A characterization of Markov equivalence classes for acyclic digraphs

成果类型:
Article
署名作者:
Andersson, SA; Madigan, D; Perlman, MD
署名单位:
Indiana University System; Indiana University Bloomington; University of Washington; University of Washington Seattle
刊物名称:
ANNALS OF STATISTICS
ISSN/ISSBN:
0090-5364
发表日期:
1997
页码:
505-541
关键词:
Graphical models contingency-tables expert-systems variables probabilities uncertainty selection FIELDS
摘要:
Undirected graphs and acyclic digraphs (ADG's), as well as their mutual extension to chain graphs, are widely used to describe dependencies among variables in multivariate distributions.
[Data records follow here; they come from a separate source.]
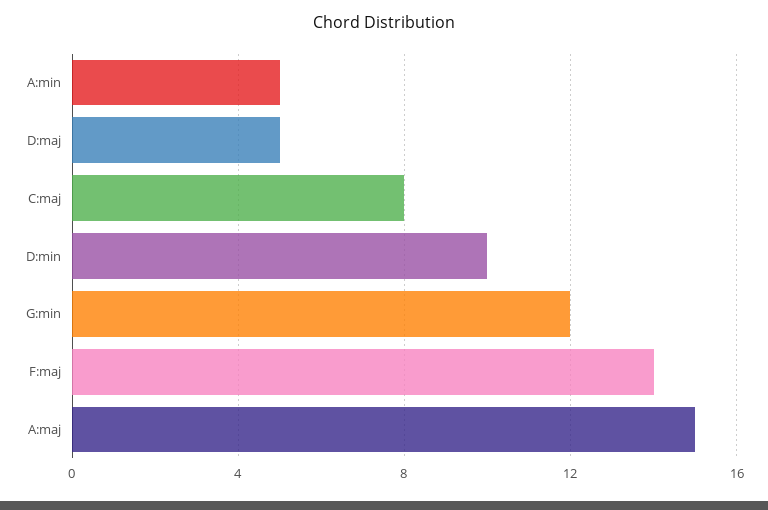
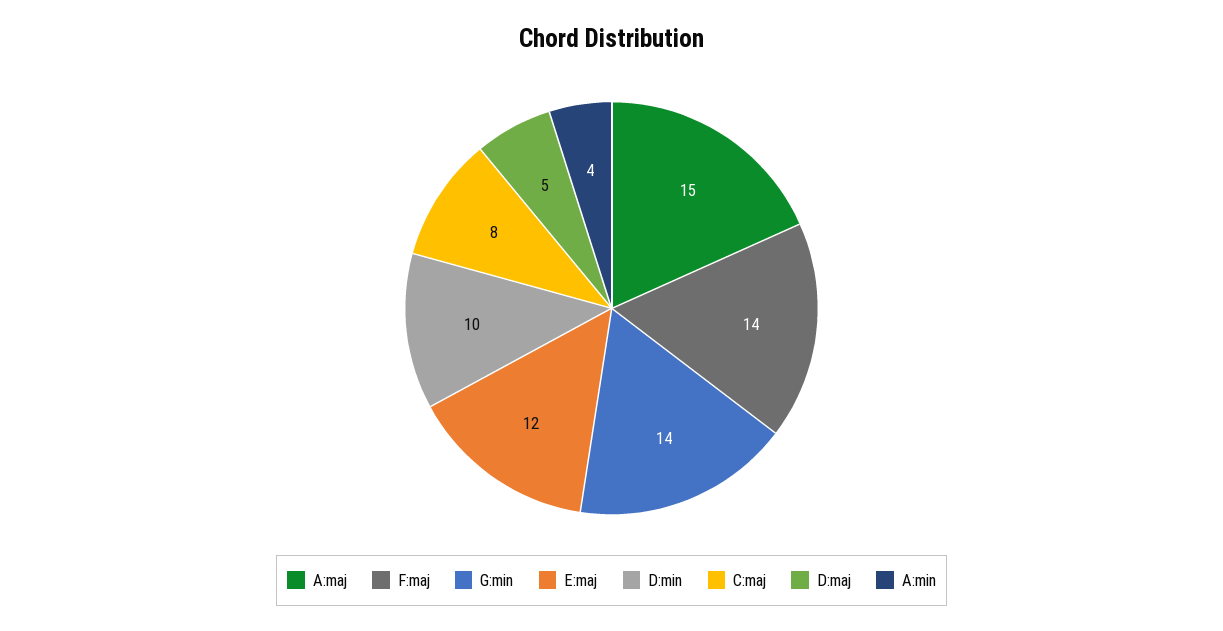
A:min: 5 -> 4
G:min: 12 -> 14
E:maj: none -> 12

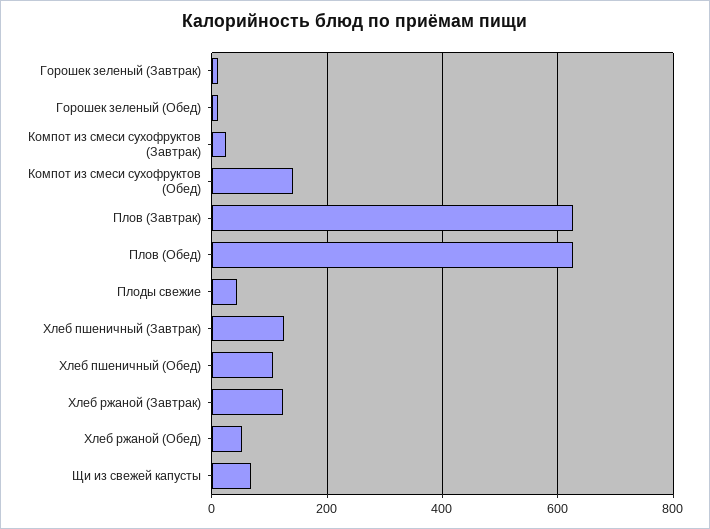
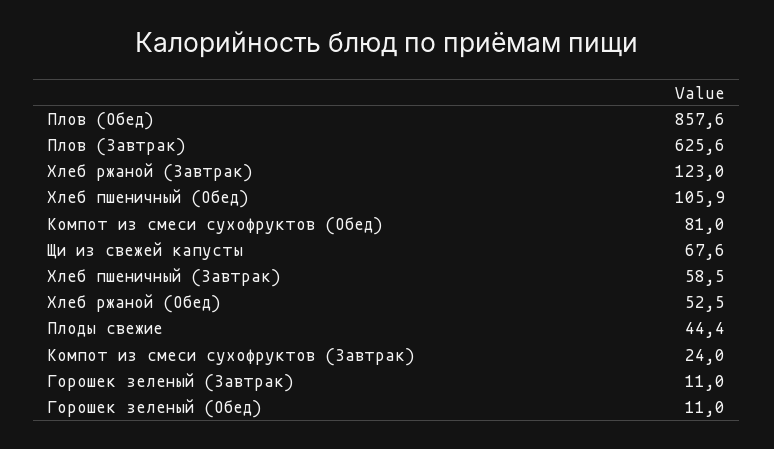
Компот из смеси сухофруктов (Обед): 140 -> 81
Плов (Обед): 620 -> 857.6
Хлеб пшеничный (Завтрак): 120 -> 58.5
In particular, the likelihood functions of ADG models admit convenient recursive factorizations that often allow explicit maximum likelihood estimates and that are well suited to building Bayesian networks for expert systems. Whereas the undirected graph associated with a dependence model is uniquely determined, there may be many ADG's that determine the same dependence (i.e., Markov) model. Thus, the family of all ADG's with a given set of vertices is naturally partitioned into Markov-equivalence classes, each class being associated with a unique statistical model. Statistical procedures, such as model selection or model averaging, that fail to take into account these equivalence classes may incur substantial computational or other inefficiencies. Here it is shown that each Markov-equivalence class is uniquely determined by a single chain graph, the essential graph, that is itself simultaneously Markov equivalent to all ADG's in the equivalence class. Essential graphs are characterized, a polynomial-time algorithm for their construction is given, and their applications to model selection and other statistical questions are described.